# 99 Cent Film



## webestang64 (Jul 22, 2020)

Thrift store find, 99 cents. Expire date 10/2013.


----------



## mjcmt (Jul 22, 2020)

I'd be interested in seeing some non color corrected shots from a roll.


----------



## cgw (Jul 22, 2020)

Lucky you. Probably OK provided it wasn't on the hook above the 7-Eleven pizza oven for years. Have expired Superia 200 in my film/beer fridge that's just fine. A sad day when Fuji finally kills this stuff.


----------



## Mike Drone (Jul 22, 2020)

Awesome find, I would also be interested in viewing some shots from those film rolls =]


----------



## 480sparky (Jul 22, 2020)

At least they all have the exact same storage history.


----------



## Space Face (Jul 23, 2020)

I once left a roll of film from my Olympus OM30 in a canister in my camera bag for well over 10 years after the winder got busted on the camera and I stopped using it.  I forgot about the film.  It was either a Fiji or Agfa I don't recall but it developed fine once I discovered it was still there.


----------



## star camera company (Jul 24, 2020)

Cheap film is only worth it if you develop it yourself or in this case if it proves good on one roll.   Expiration dates are usually three years after manufacture.


----------



## 480sparky (Jul 24, 2020)

star camera company said:


> ........   Expiration dates are usually three years after manufacture.



Assuming normal storage.  If it's been baked or frozen, then all bets are off.


----------



## webestang64 (Jul 24, 2020)

This stuff will most likely wind up on E-Bay with the tag...."Cannot guarantee results". I only shoot fresh film and most times on the month of expire as that is the top curve of the film. 
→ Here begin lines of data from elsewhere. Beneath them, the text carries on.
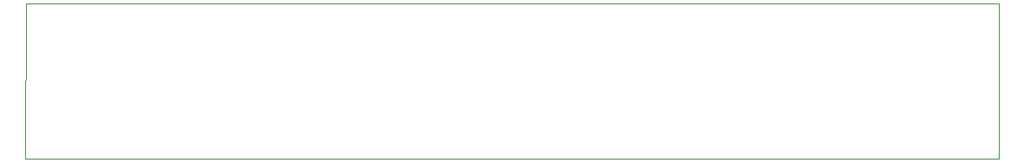
<source format=gbr>
G04 #@! TF.GenerationSoftware,KiCad,Pcbnew,(6.0.0-rc1-dev-305-gf0b8b21)*
G04 #@! TF.CreationDate,2020-01-15T10:01:43-08:00*
G04 #@! TF.ProjectId,_saved_Untitled,5F73617665645F556E7469746C65642E,rev?*
G04 #@! TF.SameCoordinates,Original*
G04 #@! TF.FileFunction,Profile,NP*
%FSLAX46Y46*%
G04 Gerber Fmt 4.6, Leading zero omitted, Abs format (unit mm)*
G04 Created by KiCad (PCBNEW (6.0.0-rc1-dev-305-gf0b8b21)) date Wednesday, January 15, 2020 at 10:01:43 AM*
%MOMM*%
%LPD*%
G01*
G04 APERTURE LIST*
%ADD10C,0.100000*%
G04 APERTURE END LIST*
D10*
X200025000Y-54356000D02*
X105029000Y-54356000D01*
X200025000Y-69469000D02*
X200025000Y-54356000D01*
X104902000Y-69469000D02*
X200025000Y-69469000D01*
X105029000Y-54356000D02*
X104902000Y-69469000D01*
M02*

</source>
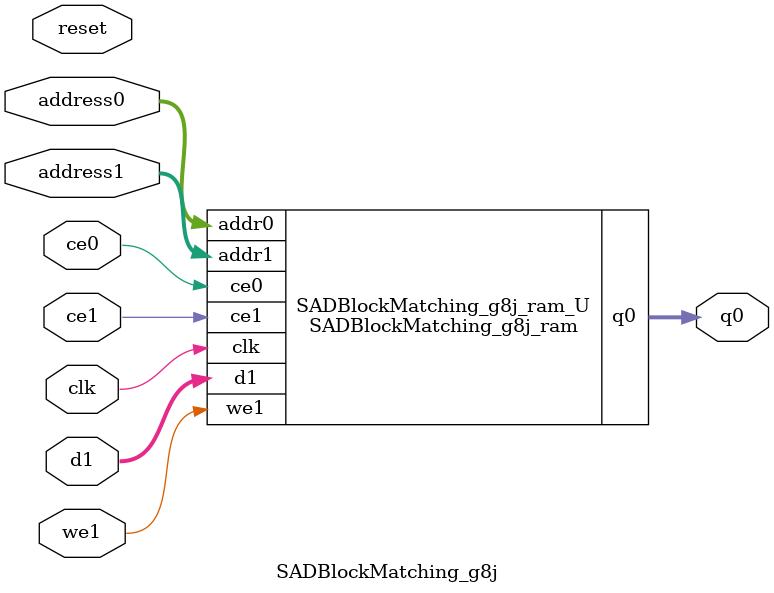
<source format=v>

`timescale 1 ns / 1 ps
module SADBlockMatching_g8j_ram (addr0, ce0, q0, addr1, ce1, d1, we1,  clk);

parameter DWIDTH = 8;
parameter AWIDTH = 11;
parameter MEM_SIZE = 1292;

input[AWIDTH-1:0] addr0;
input ce0;
output reg[DWIDTH-1:0] q0;
input[AWIDTH-1:0] addr1;
input ce1;
input[DWIDTH-1:0] d1;
input we1;
input clk;

(* ram_style = "block" *)reg [DWIDTH-1:0] ram[0:MEM_SIZE-1];




always @(posedge clk)  
begin 
    if (ce0) 
    begin
            q0 <= ram[addr0];
    end
end


always @(posedge clk)  
begin 
    if (ce1) 
    begin
        if (we1) 
        begin 
            ram[addr1] <= d1; 
        end 
    end
end


endmodule


`timescale 1 ns / 1 ps
module SADBlockMatching_g8j(
    reset,
    clk,
    address0,
    ce0,
    q0,
    address1,
    ce1,
    we1,
    d1);

parameter DataWidth = 32'd8;
parameter AddressRange = 32'd1292;
parameter AddressWidth = 32'd11;
input reset;
input clk;
input[AddressWidth - 1:0] address0;
input ce0;
output[DataWidth - 1:0] q0;
input[AddressWidth - 1:0] address1;
input ce1;
input we1;
input[DataWidth - 1:0] d1;



SADBlockMatching_g8j_ram SADBlockMatching_g8j_ram_U(
    .clk( clk ),
    .addr0( address0 ),
    .ce0( ce0 ),
    .q0( q0 ),
    .addr1( address1 ),
    .ce1( ce1 ),
    .d1( d1 ),
    .we1( we1 ));

endmodule


</source>
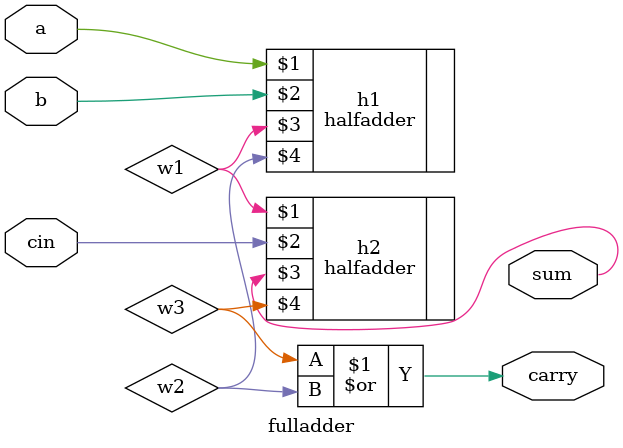
<source format=v>
module fulladder(input a,b,cin,output sum,carry);
wire w1,w2,w3;

halfadder h1(a,b,w1,w2);
halfadder h2(w1,cin,sum,w3);
or o1(carry,w3,w2);
endmodule
</source>
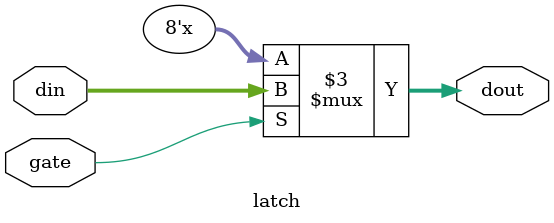
<source format=v>

module latch(input [7:0] din, input gate, output reg [7:0] dout);

  reg [7:0] state;

  always @(gate or din)
  begin
    if (gate == 1'b1)
    begin
      dout <= din;
    end
  end

endmodule
</source>
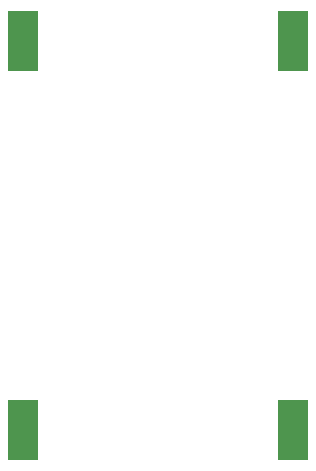
<source format=gbp>
G04 #@! TF.GenerationSoftware,KiCad,Pcbnew,(5.1.0)-1*
G04 #@! TF.CreationDate,2019-03-21T23:03:58+11:00*
G04 #@! TF.ProjectId,top-hemi,746f702d-6865-46d6-992e-6b696361645f,rev?*
G04 #@! TF.SameCoordinates,Original*
G04 #@! TF.FileFunction,Paste,Bot*
G04 #@! TF.FilePolarity,Positive*
%FSLAX46Y46*%
G04 Gerber Fmt 4.6, Leading zero omitted, Abs format (unit mm)*
G04 Created by KiCad (PCBNEW (5.1.0)-1) date 2019-03-21 23:03:58*
%MOMM*%
%LPD*%
G04 APERTURE LIST*
%ADD10R,2.540000X5.080000*%
G04 APERTURE END LIST*
D10*
X144462500Y-72224900D03*
X121602500Y-72224900D03*
X144386300Y-105105200D03*
X121526300Y-105105200D03*
M02*

</source>
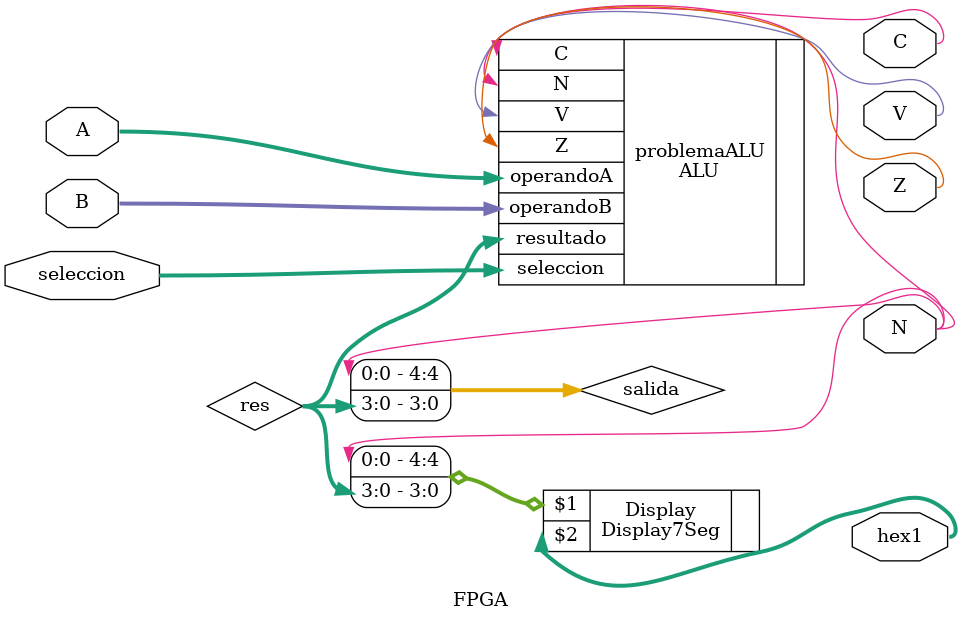
<source format=sv>
module FPGA #(parameter ancho = 'd3) (
	input [ancho:0] A,
	input [ancho:0] B,
	input [3:0] seleccion,
	
	output [6:0] hex1,
	output N,
	output Z,
	output C,
	output V);

	reg [11:0] bcd;
	reg [3:0] res;
	reg [4:0] salida;

	ALU #(ancho) problemaALU(
		.operandoA(A),
		.operandoB(B),
		.seleccion(seleccion),
		.resultado(res),
		.N(N),
		.Z(Z),
		.C(C),
		.V(V)
	);
	
	

	assign salida[0] = res[0];
	assign salida[1] = res[1];
	assign salida[2] = res[2];
	assign salida[3] = res[3];
	assign salida[4] = N;
		
		
	Display7Seg Display(salida,hex1);


endmodule 
</source>
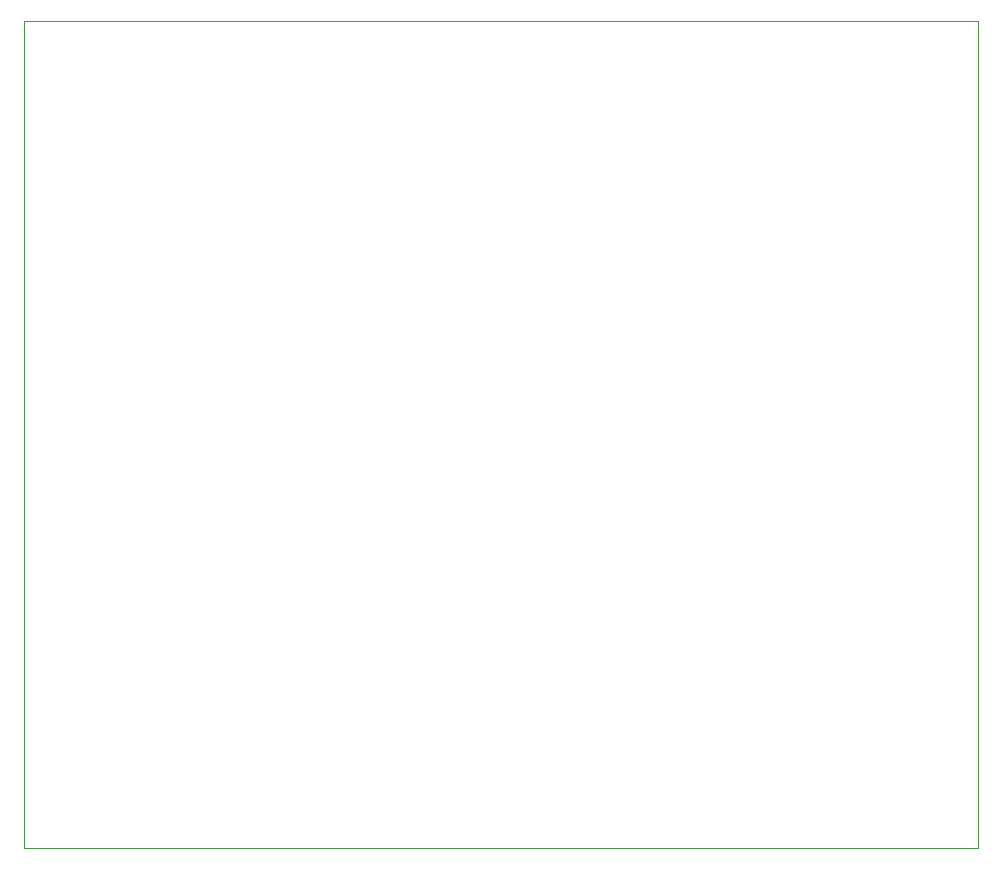
<source format=gbr>
%TF.GenerationSoftware,KiCad,Pcbnew,8.0.4*%
%TF.CreationDate,2024-09-02T12:40:36+02:00*%
%TF.ProjectId,Big7segDisplayDrv,42696737-7365-4674-9469-73706c617944,rev?*%
%TF.SameCoordinates,Original*%
%TF.FileFunction,Profile,NP*%
%FSLAX46Y46*%
G04 Gerber Fmt 4.6, Leading zero omitted, Abs format (unit mm)*
G04 Created by KiCad (PCBNEW 8.0.4) date 2024-09-02 12:40:36*
%MOMM*%
%LPD*%
G01*
G04 APERTURE LIST*
%TA.AperFunction,Profile*%
%ADD10C,0.100000*%
%TD*%
G04 APERTURE END LIST*
D10*
X92700000Y-65300000D02*
X173400000Y-65300000D01*
X173400000Y-135300000D01*
X92700000Y-135300000D01*
X92700000Y-65300000D01*
M02*

</source>
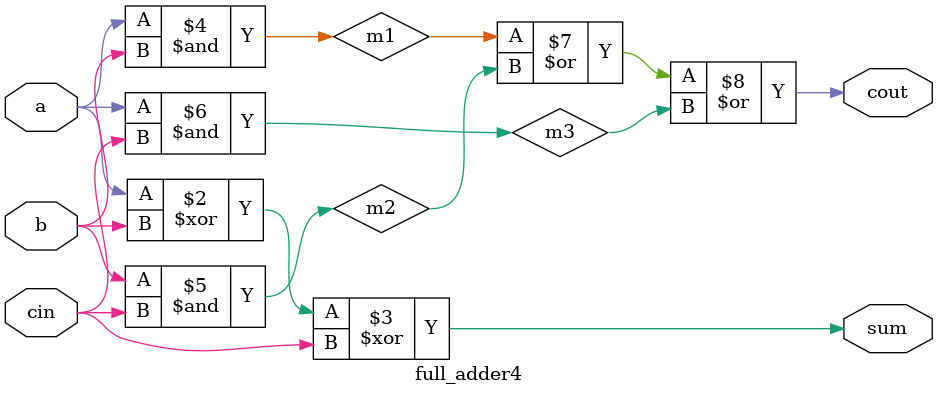
<source format=v>
module full_adder4(a,b,cin,sum,cout);
input a,b,cin;
output sum,cout;
reg sum,cout;
reg m1,m2,m3;

always @(a or b or cin) begin
    sum = (a ^ b) ^ cin;
    m1 = a & b;
    m2 = b & cin;
    m3 = a & cin;
    cout = (m1 | m2) | m3;
end

endmodule


</source>
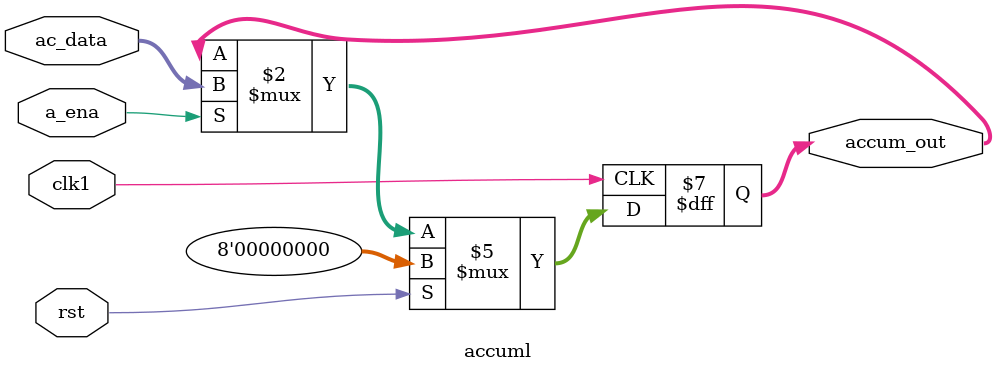
<source format=v>
`timescale 1ns / 1ps


module accuml(
    input [7:0] ac_data,
	 input a_ena,
	 input clk1,
	 input rst,
	 output reg [7:0] accum_out
    );
	 
	 
	 always @(posedge clk1)
	   begin
		 if(rst)
		   accum_out<=8'b00000000;
		 else
		   if(a_ena)
			 accum_out<=ac_data;
		end
endmodule

</source>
I've seen film come in the lab (been developing film professionally since 1985) that has been sitting and I'll tell ya, good luck. Once film gets past it's expire date and the longer it sits no matter the storage the base will start to fog. Some of the old film we process comes out almost solid black with base fog.


----------



## Derrel (Jul 24, 2020)

Kind of like retread tires....cheap but risky. Good for "special effects "...


----------



## RowdyRay (Jul 24, 2020)

I find these all the time in thrift stores. Would love to pick them up and pass them on for what it cost me but, have no idea how it was stored. A crap shoot and not worth the time. A shame.


----------



## star camera company (Jul 25, 2020)

A cheap solution is to home process in D76 and get a BW Image.  This image was off a roll I shot about 1977 and just developed recently.  Vericolor S 120.


----------



## smithdan (Jul 27, 2020)

Nice find, too unpredictable for serious stuff but great for checking film advance / rewind and the like.   Just write a big felt pen P on them for "practice".


----------